---------- Exercise data ----------

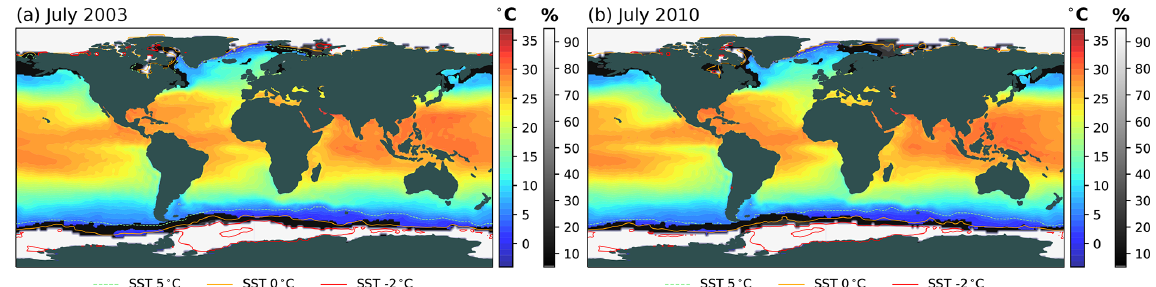
Figure 4. Counterfactual SST [ ◦ C] in shaded colours and factual SIC [%] in greyscale for (a) July 2003 and (b) July 2010. The SST 5 ◦ C (dashed green), 0 ◦ C (orange), and − 2 ◦ C (red) contours are marked for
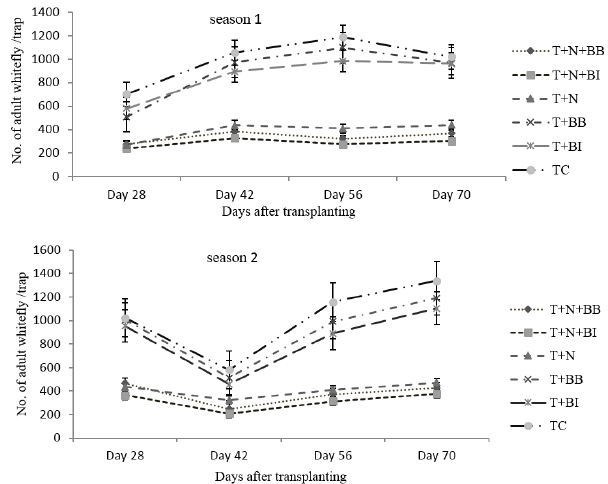
Figure 3. Effects of agronet cover and companion planting with basil on number of adult B. tabaci on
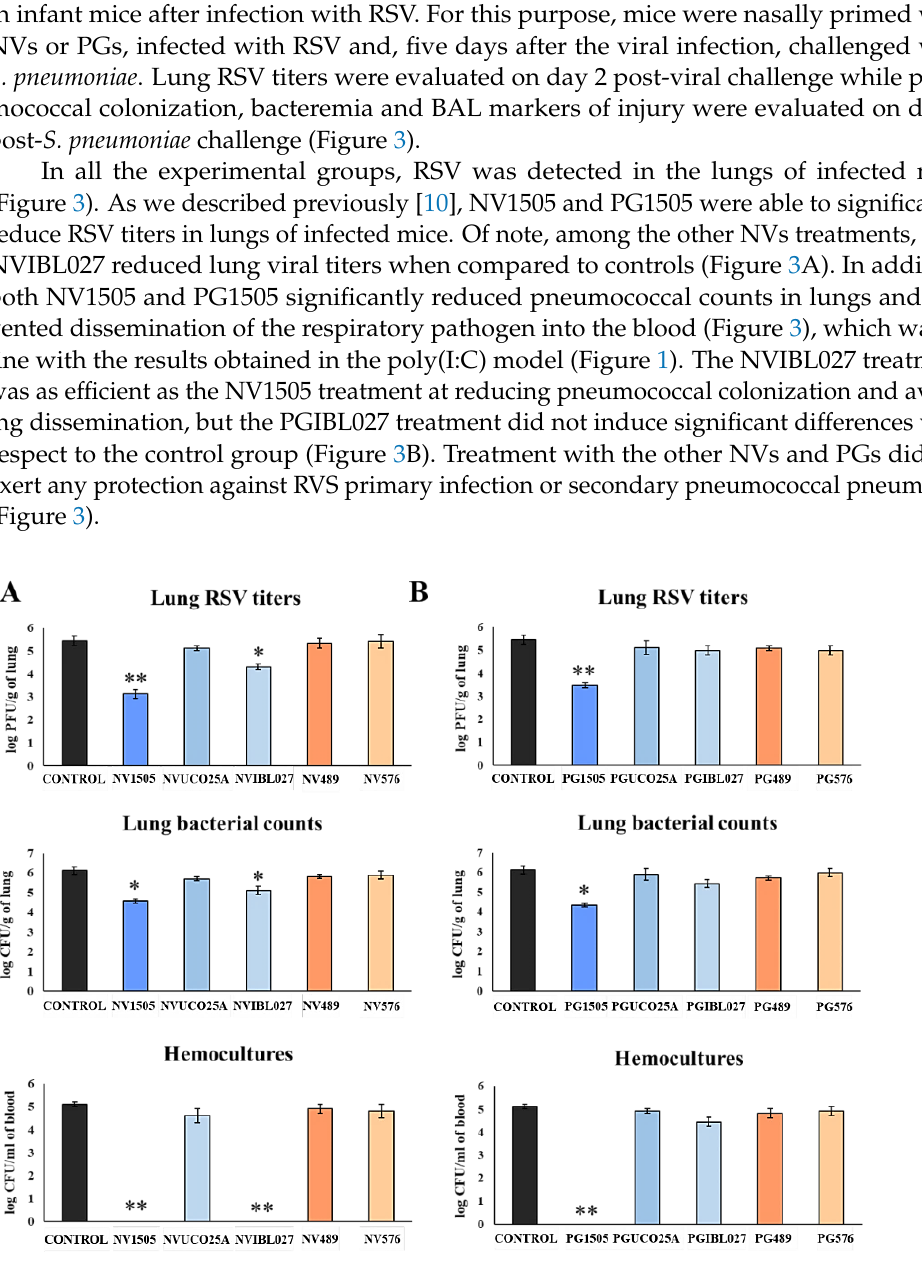
Figure 3. ( A ) Ability of non-viable (NV) L. rhamnosus CRL1505, CRL498, CRL576, UCO25A and IBL027 and ( B ) their peptidoglycans (PGs) to improve the resistance to secondary pneumococcal pneumonia after primary infection with respiratory syncytial virus (RSV). Infant mice were nasally primed with NVs or PGs for two consecutive days, then challenged with RSV on day 3 and finally infected with S. pneumoniae serotype 6B five days after the viral infection. Non-treated infant mice infected with RSV and challenged with S. pneumoniae were used as controls. Lung RSV titers were evaluated on day 2 post-viral challenge while lung bacterial cells counts and hemocultures were determined on day 2 post-pneumococcal challenge. Asterisks indicate significant differences between treated and control groups; * ( p < 0.05) and ** ( p < 0.01).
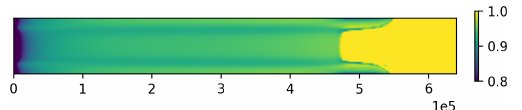
Figure 5. Ratio of basal velocity to surface velocity in steady state of the MISMIP+ scenario computed with the hybrid model.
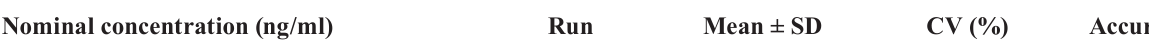
Nominal concentration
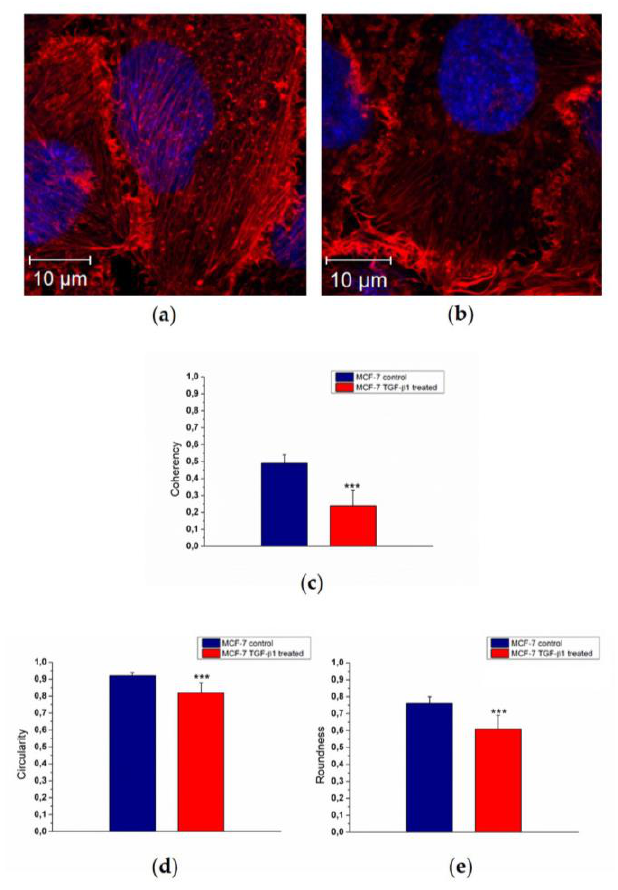
Figure 2. Representative confocal images of control MCF-7 cells (MCF-7 CTR ) ( a ) and treated ones (MCF-7 TGF-β1 ). MCF-7 TGF-β1 were treated with TGF-β1 (5 ng/mL) for 48 h. ( b ). F-actin is labeled in red and nuclei in blue. Acquisitions were performed by Zeiss LSM700 (Zeiss) confocal microscopy.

----------

Task goal: From the opening line of the listing above through the line bearing "Figure 3. Effects", repeat each line exactly. Drop every picture.

Reply to the exercise:
Figure 4. Counterfactual SST [ ◦ C] in shaded colours and factual SIC [%] in greyscale for (a) July 2003 and (b) July 2010. The SST 5 ◦ C (dashed green), 0 ◦ C (orange), and − 2 ◦ C (red) contours are marked for
Figure 3. Effects of agronet cover and companion planting with basil on number of adult B. tabaci on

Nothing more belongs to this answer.